■ WHAT TO PRODUCE ■
Reproduce the records word for word, starting at the first line and ending with the line that contains "WENN WIR IM RAHMEN EINER".

■ PROVIDED RECORDS ■

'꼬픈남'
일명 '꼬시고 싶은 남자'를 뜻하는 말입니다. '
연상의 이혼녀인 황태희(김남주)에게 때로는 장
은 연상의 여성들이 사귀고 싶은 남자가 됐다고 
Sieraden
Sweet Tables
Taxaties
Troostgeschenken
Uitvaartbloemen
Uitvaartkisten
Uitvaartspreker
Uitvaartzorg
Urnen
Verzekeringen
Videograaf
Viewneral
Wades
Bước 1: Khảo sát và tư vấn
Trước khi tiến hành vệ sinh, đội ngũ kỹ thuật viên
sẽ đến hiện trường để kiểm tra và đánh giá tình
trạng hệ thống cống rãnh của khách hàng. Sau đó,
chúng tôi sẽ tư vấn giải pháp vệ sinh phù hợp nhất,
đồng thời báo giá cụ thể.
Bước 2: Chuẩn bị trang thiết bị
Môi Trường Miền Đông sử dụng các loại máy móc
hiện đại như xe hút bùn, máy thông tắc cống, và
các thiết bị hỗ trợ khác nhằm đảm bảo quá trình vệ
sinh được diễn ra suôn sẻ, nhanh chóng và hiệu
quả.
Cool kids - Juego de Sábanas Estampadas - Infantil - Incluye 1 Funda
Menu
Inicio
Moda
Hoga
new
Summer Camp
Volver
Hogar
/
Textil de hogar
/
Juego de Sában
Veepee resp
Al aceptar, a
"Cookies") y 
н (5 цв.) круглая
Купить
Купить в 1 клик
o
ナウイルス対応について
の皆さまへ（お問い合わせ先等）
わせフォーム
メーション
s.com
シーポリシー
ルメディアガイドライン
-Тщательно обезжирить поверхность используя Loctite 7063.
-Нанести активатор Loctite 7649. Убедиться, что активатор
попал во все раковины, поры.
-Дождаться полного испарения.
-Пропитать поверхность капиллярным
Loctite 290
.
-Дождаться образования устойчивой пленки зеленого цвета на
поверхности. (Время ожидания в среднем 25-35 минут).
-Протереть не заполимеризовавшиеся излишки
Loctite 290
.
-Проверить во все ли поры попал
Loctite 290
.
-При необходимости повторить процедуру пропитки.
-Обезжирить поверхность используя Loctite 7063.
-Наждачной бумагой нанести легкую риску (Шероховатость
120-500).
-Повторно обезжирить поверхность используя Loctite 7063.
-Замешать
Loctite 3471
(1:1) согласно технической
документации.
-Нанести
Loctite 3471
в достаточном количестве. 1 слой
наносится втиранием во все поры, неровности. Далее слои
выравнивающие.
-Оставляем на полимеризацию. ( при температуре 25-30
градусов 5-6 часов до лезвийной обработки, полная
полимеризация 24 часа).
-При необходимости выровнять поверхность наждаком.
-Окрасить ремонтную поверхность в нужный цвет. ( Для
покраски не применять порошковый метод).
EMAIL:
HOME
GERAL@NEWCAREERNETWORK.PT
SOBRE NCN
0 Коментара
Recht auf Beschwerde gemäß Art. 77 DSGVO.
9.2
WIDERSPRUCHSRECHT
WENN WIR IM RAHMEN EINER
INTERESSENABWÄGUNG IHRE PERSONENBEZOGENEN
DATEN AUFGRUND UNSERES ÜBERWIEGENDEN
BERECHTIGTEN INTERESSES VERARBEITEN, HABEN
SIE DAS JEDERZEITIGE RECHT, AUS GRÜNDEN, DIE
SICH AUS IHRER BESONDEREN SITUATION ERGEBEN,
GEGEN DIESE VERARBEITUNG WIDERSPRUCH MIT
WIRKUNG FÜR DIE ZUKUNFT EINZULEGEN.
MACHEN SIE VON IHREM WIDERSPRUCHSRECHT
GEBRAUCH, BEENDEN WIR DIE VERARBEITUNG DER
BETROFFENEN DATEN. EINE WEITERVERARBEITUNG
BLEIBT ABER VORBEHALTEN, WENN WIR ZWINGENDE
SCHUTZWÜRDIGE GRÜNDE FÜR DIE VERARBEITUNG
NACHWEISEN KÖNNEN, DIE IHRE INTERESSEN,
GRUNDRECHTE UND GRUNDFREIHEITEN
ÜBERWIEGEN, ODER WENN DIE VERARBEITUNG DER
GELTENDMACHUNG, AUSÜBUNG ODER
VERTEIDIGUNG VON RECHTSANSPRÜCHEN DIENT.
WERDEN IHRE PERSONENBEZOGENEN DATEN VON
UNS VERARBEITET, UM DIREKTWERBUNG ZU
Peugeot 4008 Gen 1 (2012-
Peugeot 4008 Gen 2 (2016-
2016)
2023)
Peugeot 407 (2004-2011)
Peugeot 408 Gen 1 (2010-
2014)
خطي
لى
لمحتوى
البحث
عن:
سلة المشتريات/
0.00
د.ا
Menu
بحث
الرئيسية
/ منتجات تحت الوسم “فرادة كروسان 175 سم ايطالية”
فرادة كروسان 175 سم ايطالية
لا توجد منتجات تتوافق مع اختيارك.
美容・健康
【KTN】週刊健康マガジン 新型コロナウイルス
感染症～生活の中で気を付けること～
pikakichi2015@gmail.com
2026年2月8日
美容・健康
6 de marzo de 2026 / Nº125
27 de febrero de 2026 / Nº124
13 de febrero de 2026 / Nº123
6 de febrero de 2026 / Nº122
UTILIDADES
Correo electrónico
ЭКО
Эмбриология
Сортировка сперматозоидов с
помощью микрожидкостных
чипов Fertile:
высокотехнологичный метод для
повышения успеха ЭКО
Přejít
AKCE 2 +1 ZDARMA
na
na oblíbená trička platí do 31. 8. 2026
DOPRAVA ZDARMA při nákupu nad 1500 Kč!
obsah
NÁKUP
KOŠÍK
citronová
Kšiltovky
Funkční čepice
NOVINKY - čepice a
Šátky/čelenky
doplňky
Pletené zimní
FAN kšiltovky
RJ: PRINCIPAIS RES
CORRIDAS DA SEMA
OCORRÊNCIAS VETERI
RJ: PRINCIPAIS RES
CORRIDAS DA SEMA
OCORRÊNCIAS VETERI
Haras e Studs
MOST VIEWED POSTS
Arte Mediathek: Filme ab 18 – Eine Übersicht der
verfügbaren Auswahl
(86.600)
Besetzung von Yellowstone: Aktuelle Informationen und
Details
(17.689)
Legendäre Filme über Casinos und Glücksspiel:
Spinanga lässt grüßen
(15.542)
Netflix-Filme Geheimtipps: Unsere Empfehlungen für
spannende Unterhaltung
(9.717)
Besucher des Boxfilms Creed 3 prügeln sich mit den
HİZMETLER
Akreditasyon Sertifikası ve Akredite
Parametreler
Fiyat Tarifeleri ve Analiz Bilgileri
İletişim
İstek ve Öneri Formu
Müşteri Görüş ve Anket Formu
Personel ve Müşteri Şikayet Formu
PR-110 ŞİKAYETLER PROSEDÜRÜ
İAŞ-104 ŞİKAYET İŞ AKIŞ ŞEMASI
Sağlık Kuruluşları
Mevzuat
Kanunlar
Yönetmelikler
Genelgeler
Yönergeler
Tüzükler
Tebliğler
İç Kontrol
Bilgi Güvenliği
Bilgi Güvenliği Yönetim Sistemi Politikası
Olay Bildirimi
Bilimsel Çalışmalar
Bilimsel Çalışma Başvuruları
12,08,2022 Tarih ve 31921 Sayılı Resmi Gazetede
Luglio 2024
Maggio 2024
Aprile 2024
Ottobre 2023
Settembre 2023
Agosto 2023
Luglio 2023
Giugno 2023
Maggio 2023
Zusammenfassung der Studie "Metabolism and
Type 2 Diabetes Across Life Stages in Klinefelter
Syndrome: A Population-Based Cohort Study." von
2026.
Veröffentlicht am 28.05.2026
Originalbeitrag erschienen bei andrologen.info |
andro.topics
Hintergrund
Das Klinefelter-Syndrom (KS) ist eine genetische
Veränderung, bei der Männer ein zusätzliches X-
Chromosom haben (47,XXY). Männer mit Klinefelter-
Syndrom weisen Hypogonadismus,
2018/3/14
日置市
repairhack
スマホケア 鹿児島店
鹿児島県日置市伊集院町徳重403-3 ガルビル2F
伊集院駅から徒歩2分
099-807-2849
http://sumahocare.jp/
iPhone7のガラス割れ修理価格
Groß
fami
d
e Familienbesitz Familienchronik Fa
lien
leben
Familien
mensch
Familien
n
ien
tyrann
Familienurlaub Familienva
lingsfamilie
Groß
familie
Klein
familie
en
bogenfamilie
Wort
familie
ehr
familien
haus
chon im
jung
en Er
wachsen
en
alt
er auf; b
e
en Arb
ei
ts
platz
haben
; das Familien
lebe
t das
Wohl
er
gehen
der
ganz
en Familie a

■ RESPONSE FOR THIS EXERCISE ■
'꼬픈남'
일명 '꼬시고 싶은 남자'를 뜻하는 말입니다. '
연상의 이혼녀인 황태희(김남주)에게 때로는 장
은 연상의 여성들이 사귀고 싶은 남자가 됐다고 
Sieraden
Sweet Tables
Taxaties
Troostgeschenken
Uitvaartbloemen
Uitvaartkisten
Uitvaartspreker
Uitvaartzorg
Urnen
Verzekeringen
Videograaf
Viewneral
Wades
Bước 1: Khảo sát và tư vấn
Trước khi tiến hành vệ sinh, đội ngũ kỹ thuật viên
sẽ đến hiện trường để kiểm tra và đánh giá tình
trạng hệ thống cống rãnh của khách hàng. Sau đó,
chúng tôi sẽ tư vấn giải pháp vệ sinh phù hợp nhất,
đồng thời báo giá cụ thể.
Bước 2: Chuẩn bị trang thiết bị
Môi Trường Miền Đông sử dụng các loại máy móc
hiện đại như xe hút bùn, máy thông tắc cống, và
các thiết bị hỗ trợ khác nhằm đảm bảo quá trình vệ
sinh được diễn ra suôn sẻ, nhanh chóng và hiệu
quả.
Cool kids - Juego de Sábanas Estampadas - Infantil - Incluye 1 Funda
Menu
Inicio
Moda
Hoga
new
Summer Camp
Volver
Hogar
/
Textil de hogar
/
Juego de Sában
Veepee resp
Al aceptar, a
"Cookies") y 
н (5 цв.) круглая
Купить
Купить в 1 клик
o
ナウイルス対応について
の皆さまへ（お問い合わせ先等）
わせフォーム
メーション
s.com
シーポリシー
ルメディアガイドライン
-Тщательно обезжирить поверхность используя Loctite 7063.
-Нанести активатор Loctite 7649. Убедиться, что активатор
попал во все раковины, поры.
-Дождаться полного испарения.
-Пропитать поверхность капиллярным
Loctite 290
.
-Дождаться образования устойчивой пленки зеленого цвета на
поверхности. (Время ожидания в среднем 25-35 минут).
-Протереть не заполимеризовавшиеся излишки
Loctite 290
.
-Проверить во все ли поры попал
Loctite 290
.
-При необходимости повторить процедуру пропитки.
-Обезжирить поверхность используя Loctite 7063.
-Наждачной бумагой нанести легкую риску (Шероховатость
120-500).
-Повторно обезжирить поверхность используя Loctite 7063.
-Замешать
Loctite 3471
(1:1) согласно технической
документации.
-Нанести
Loctite 3471
в достаточном количестве. 1 слой
наносится втиранием во все поры, неровности. Далее слои
выравнивающие.
-Оставляем на полимеризацию. ( при температуре 25-30
градусов 5-6 часов до лезвийной обработки, полная
полимеризация 24 часа).
-При необходимости выровнять поверхность наждаком.
-Окрасить ремонтную поверхность в нужный цвет. ( Для
покраски не применять порошковый метод).
EMAIL:
HOME
GERAL@NEWCAREERNETWORK.PT
SOBRE NCN
0 Коментара
Recht auf Beschwerde gemäß Art. 77 DSGVO.
9.2
WIDERSPRUCHSRECHT
WENN WIR IM RAHMEN EINER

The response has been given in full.